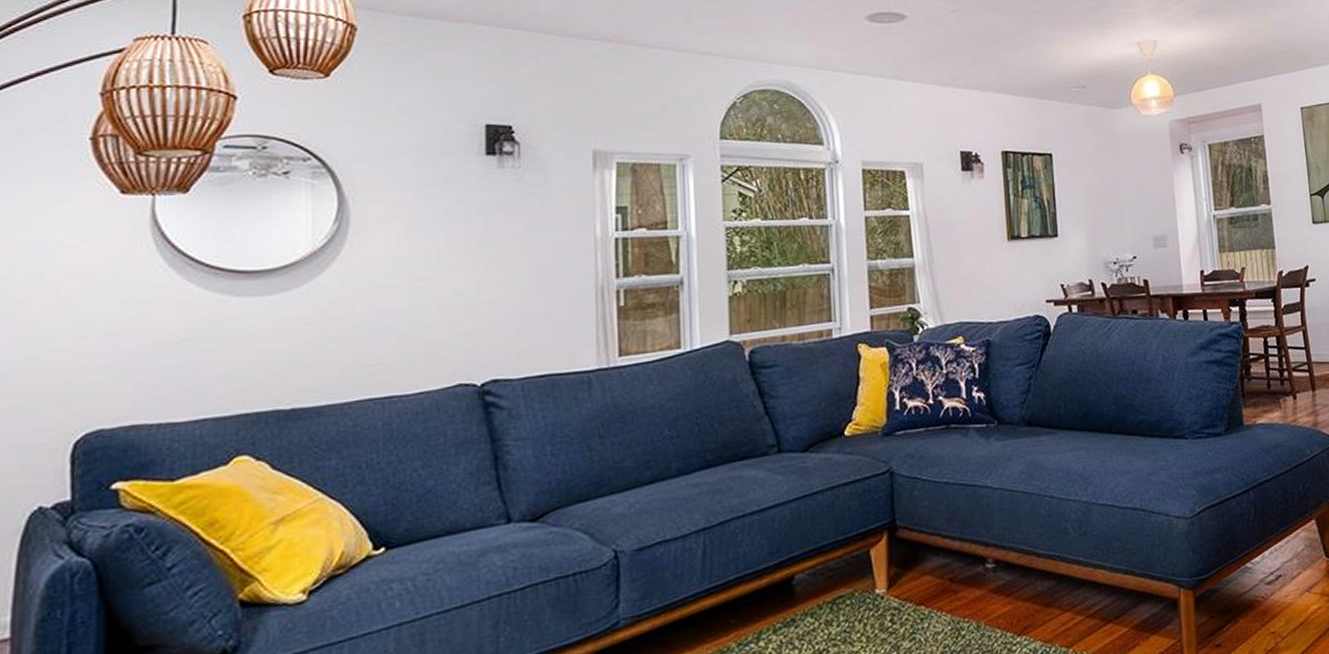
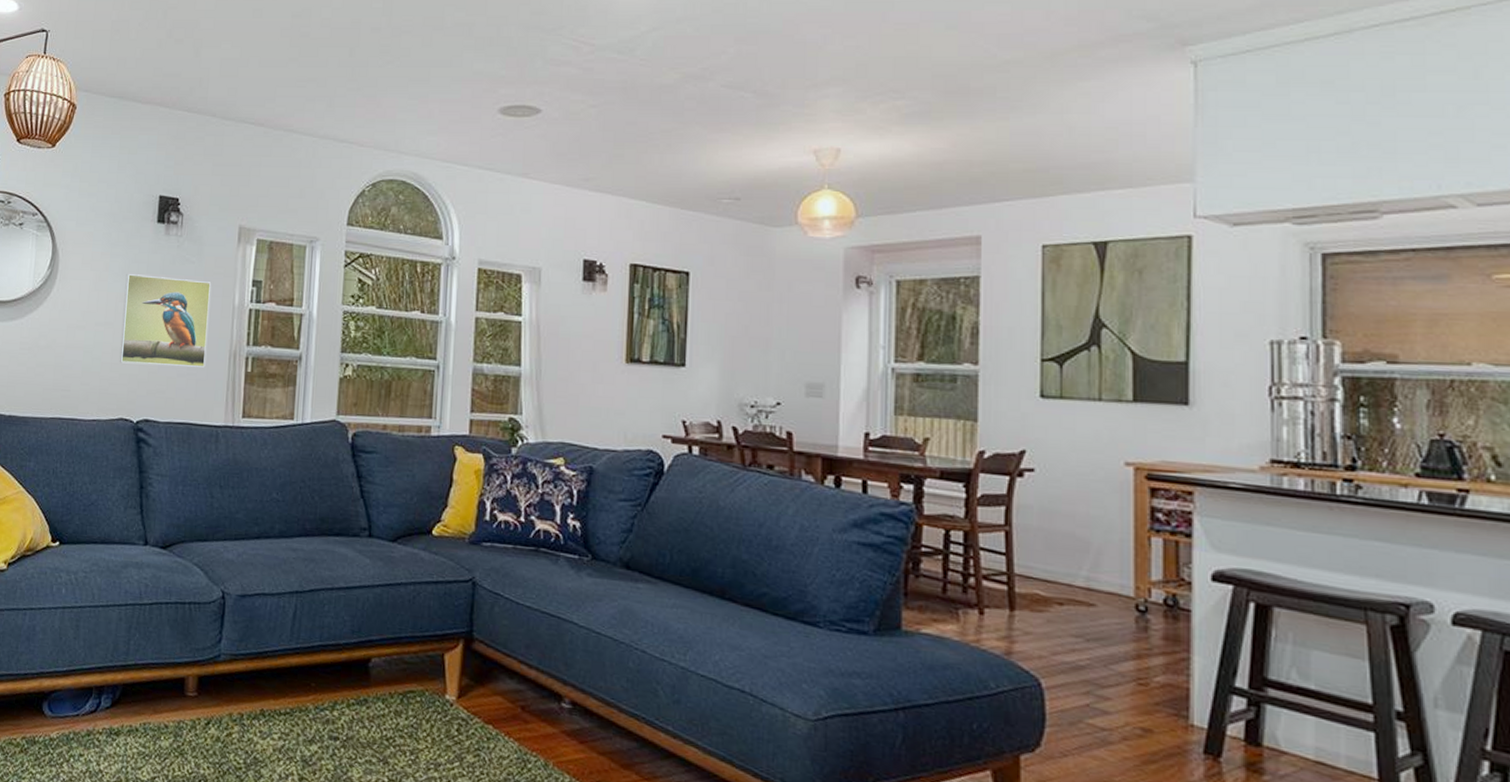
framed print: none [449,214,567,321] -> present [119,274,212,367]

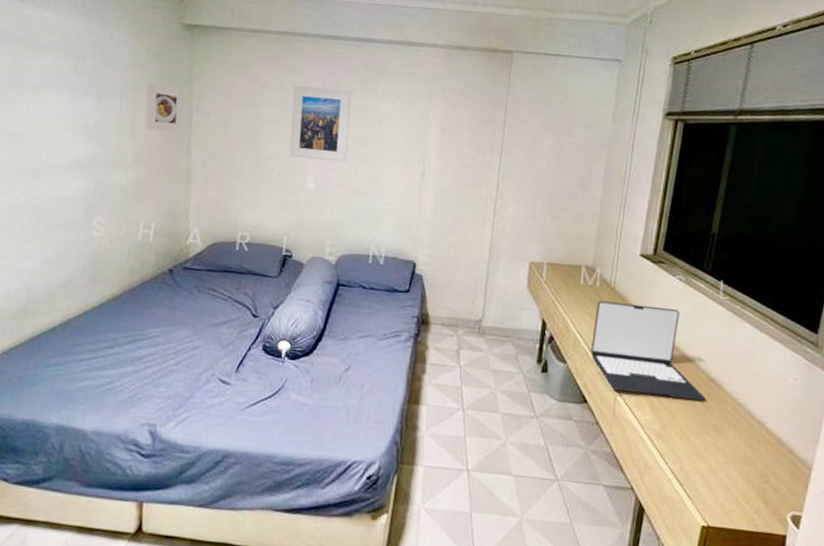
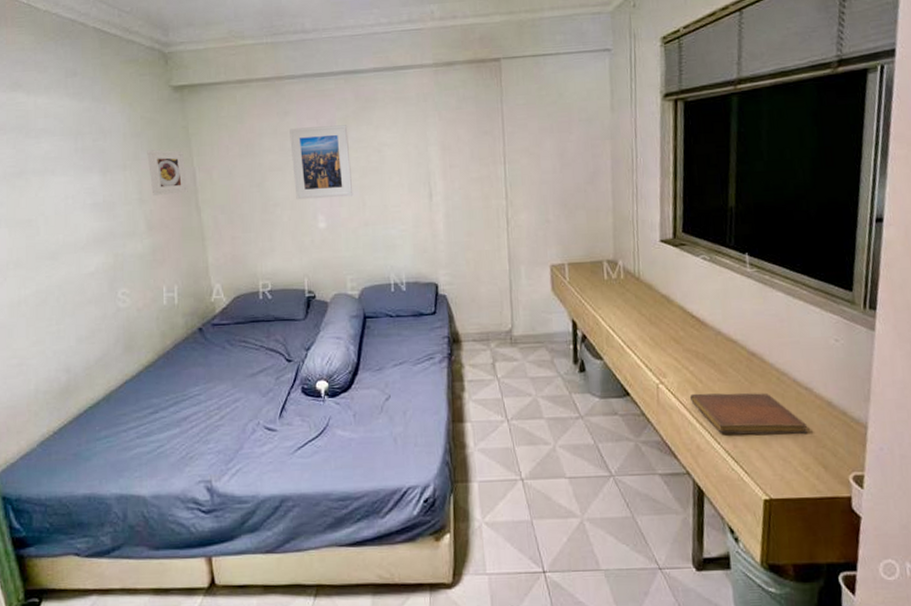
laptop: present [591,301,706,402] -> none [624,289,749,379]
notebook: none [646,410,754,466] -> present [690,393,807,434]

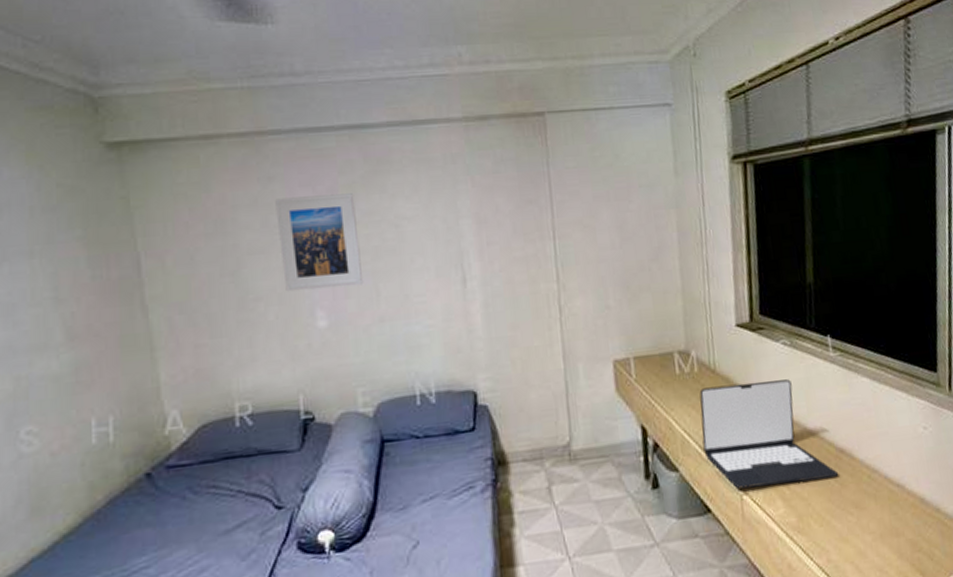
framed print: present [147,149,188,197] -> none [66,228,129,294]
laptop: none [624,289,749,379] -> present [699,379,839,489]
notebook: present [690,393,807,434] -> none [778,494,902,547]

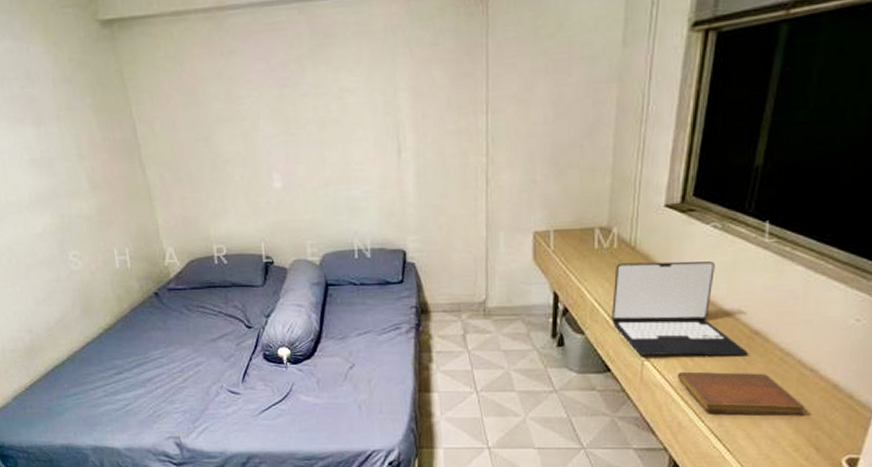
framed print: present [275,193,364,292] -> none [236,66,312,156]
notebook: none [778,494,902,547] -> present [678,371,804,415]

+ + + + + + +

§ DESCRIPTION OF THE TASK:
A faithful reproduction of every entry, with no pictures, is the expected answer.

§ ANSWER FOR THE TASK:
framed print: none [449,214,567,321] -> present [119,274,212,367]

laptop: present [591,301,706,402] -> none [624,289,749,379]
notebook: none [646,410,754,466] -> present [690,393,807,434]

framed print: present [147,149,188,197] -> none [66,228,129,294]
laptop: none [624,289,749,379] -> present [699,379,839,489]
notebook: present [690,393,807,434] -> none [778,494,902,547]

framed print: present [275,193,364,292] -> none [236,66,312,156]
notebook: none [778,494,902,547] -> present [678,371,804,415]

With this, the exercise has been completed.